[Start SELECTION]

Based on Derf Backderf’s critically acclaimed 2012 graphic novel, Derf writes from personal experience after attending high school with Dahmer.  Before finding out about Dahmer’s confession, Derf (his character in the movie played by Alex Wolff) considered his high school experience to be like everyone else’s.

Film writer and director, Marc Meyers asks, ‘What are those forces in one’s life that sculpt and define us? How do we become who we become? Why does one teenager find promise and his friend, meanwhile, enters adulthood broken?’

This isn’t a violent or gory film, but a character study of suspense.

Following Dahmer (Ross Lynch) through senior-high, pre-1978, the audience is shown the typical teen struggles as the isolated, unusual Dahmer is adopted by a group of boys who find his antics hilarious.

Surrounded by girls ‘aggressively’ out of their league, team-Dahmer create a high-school legend as Dahmer throws epileptic-type fits in class, in the hallway; random moments that disturb and amuse. And the antics of making Dahmer their mascot is genuinely funny, in an adolescent kind of way.

That’s what’s so unsettling about the film: the ordinary nature of kids in school being typical.

Everyone grew up with a kid like Dahmer.  But what was it that turned a kid-made-famous in school by chucking fits for attention, all for the entertainment of his new mates, into a serial killer, ultimately confessing to the murder of seventeen men and boys?

Meyer’s focusses on the characters, allowing the story to speak without flash, without overt violence like blurring the image of a gutted dog, the impression enough to evoke the heart-rending response.

This isn’t a true-crime investigation with detectives and interviews, instead, the depths of Dahmer are explored showing his struggle to connect, showing there’s wit and humour buried beneath the cold exterior.

You can see the tipping of his compulsions versus his want to be with friends changing depending on the difficulties he faces at home with his mother’s mental illness (outstanding performance of Joyce Dahmer by Anne Heche) and his parents divorcing.

His father, Lionel Dahmer (Dallas Roberts) tries to understand the bizarre behaviour of his kid, to make the effort to encourage change like buying Dahmer a set of weights to get him out of the road-kill death hut and to maybe meet a girl.

And you can see Dahmer trying yet failing to fight against his needs.

This kid is twisted and it’s difficult yet fascinating to watch.

There’s a curiousity out there, to watch the makings of a serial killer.  But this isn’t one of those sensationalised dramatic thrills.

My Friend Dahmer is more of a quiet observation made all the more disturbing through a setting of the ordinary.

[End SELECTION]
[Start DATA PROVIDED]

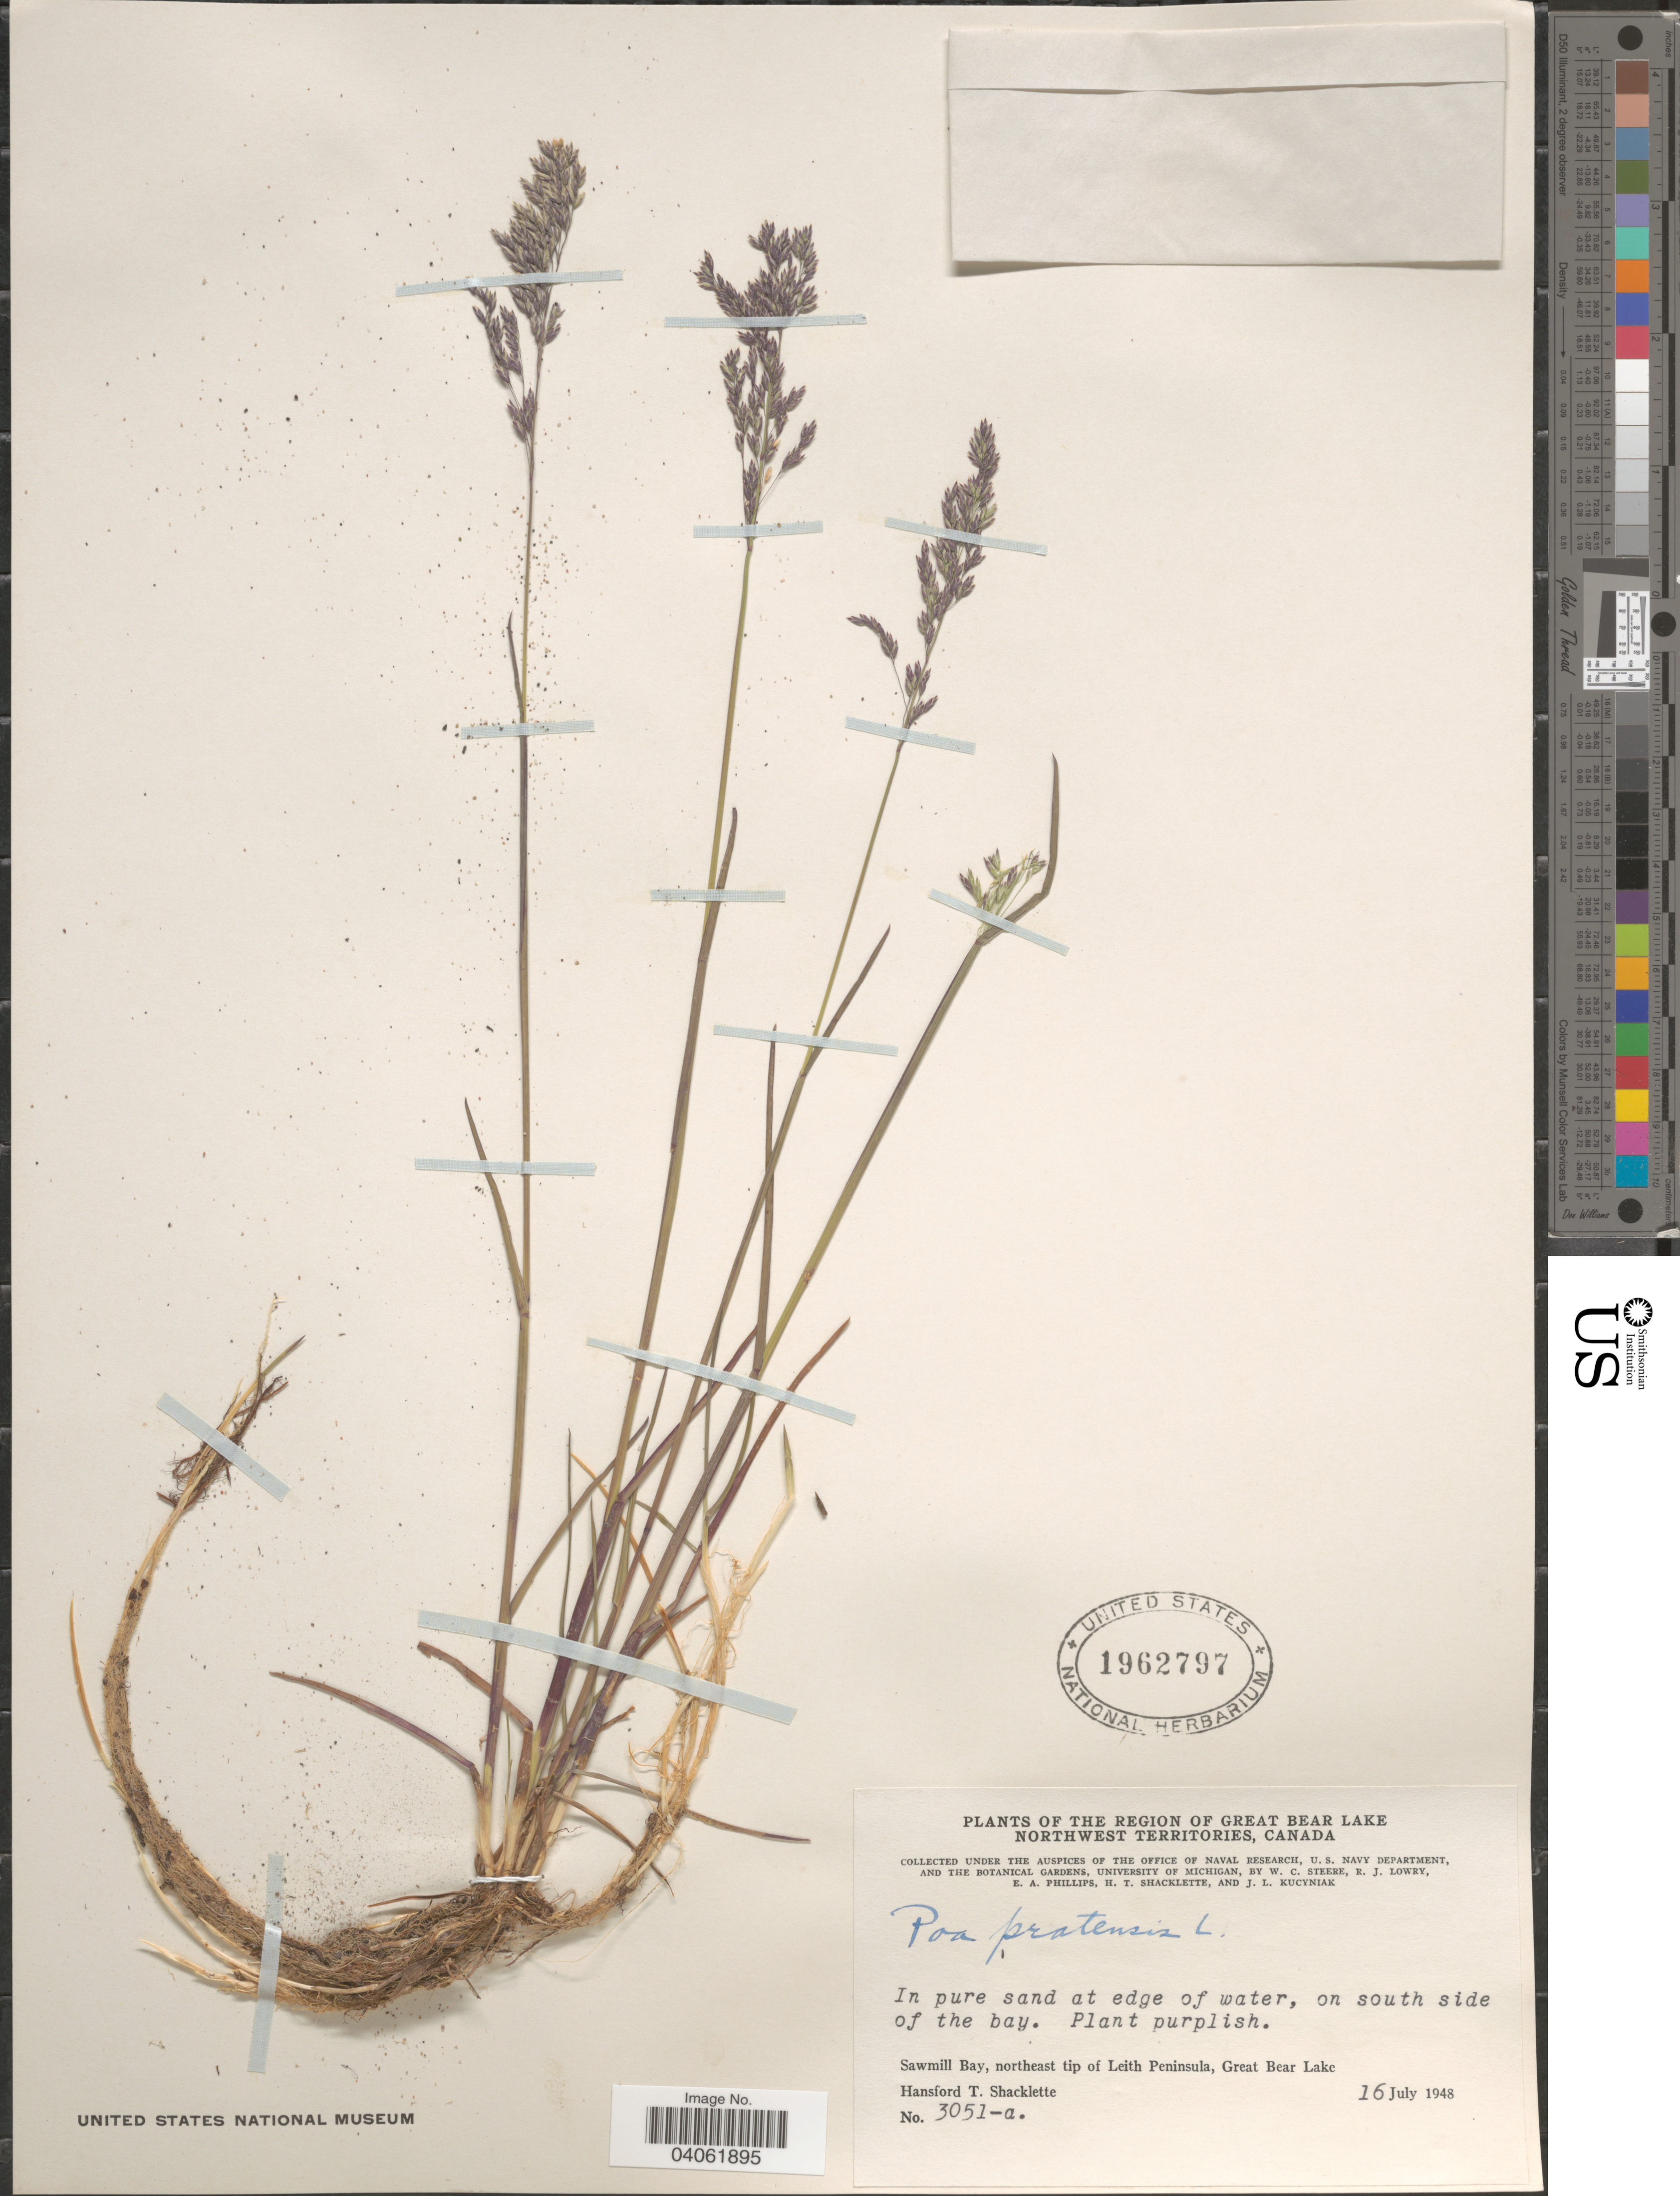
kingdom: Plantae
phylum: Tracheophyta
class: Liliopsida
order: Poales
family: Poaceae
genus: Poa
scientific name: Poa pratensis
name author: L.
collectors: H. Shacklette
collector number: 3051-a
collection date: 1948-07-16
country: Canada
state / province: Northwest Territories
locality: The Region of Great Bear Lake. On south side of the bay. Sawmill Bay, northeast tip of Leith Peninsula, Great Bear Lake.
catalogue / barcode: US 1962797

[End DATA PROVIDED]
[Start DATA PROVIDED]

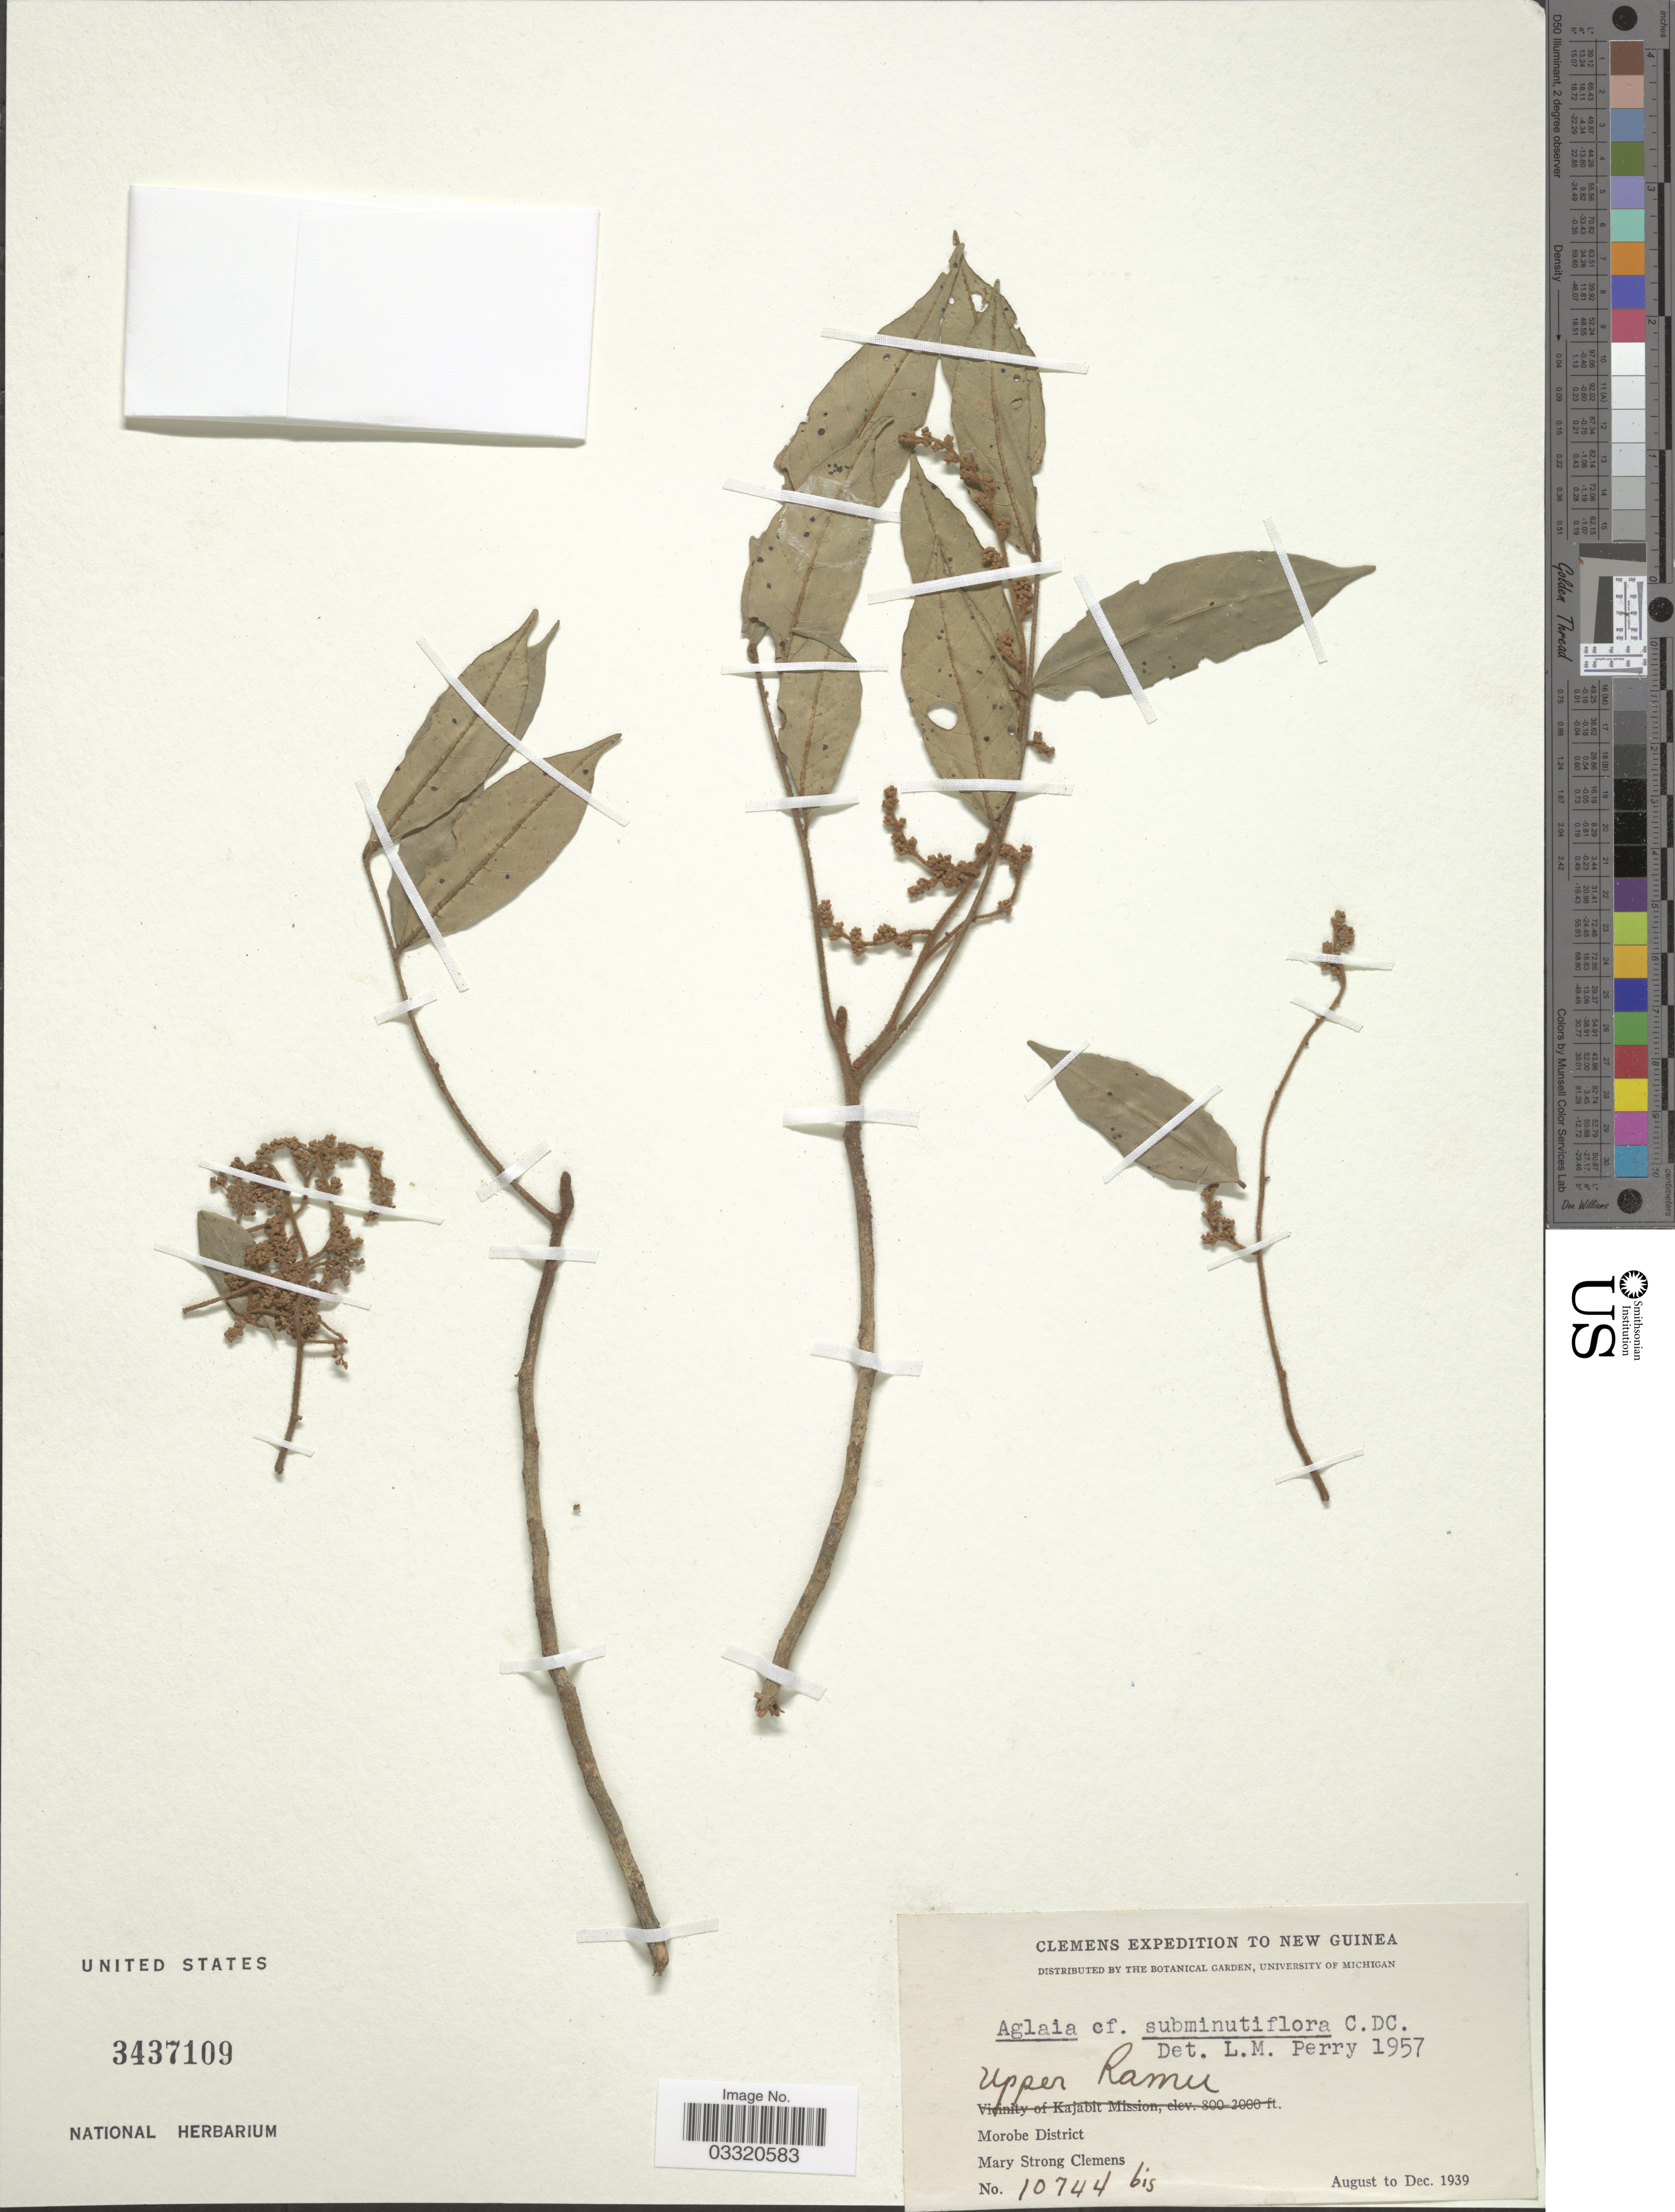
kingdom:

[End DATA PROVIDED]

**TASK INSTRUCTIONS**
- 1) According to the review, who plays Joyce Dahmer in the film?
- 2) Repeat everything in the review from "Following Dahmer (Ross" down to "school being typical.".

**SOLUTIONS FOR EACH TASK**
- 1) Anne Heche

- 2)
Following Dahmer (Ross Lynch) through senior-high, pre-1978, the audience is shown the typical teen struggles as the isolated, unusual Dahmer is adopted by a group of boys who find his antics hilarious.

Surrounded by girls ‘aggressively’ out of their league, team-Dahmer create a high-school legend as Dahmer throws epileptic-type fits in class, in the hallway; random moments that disturb and amuse. And the antics of making Dahmer their mascot is genuinely funny, in an adolescent kind of way.

That’s what’s so unsettling about the film: the ordinary nature of kids in school being typical.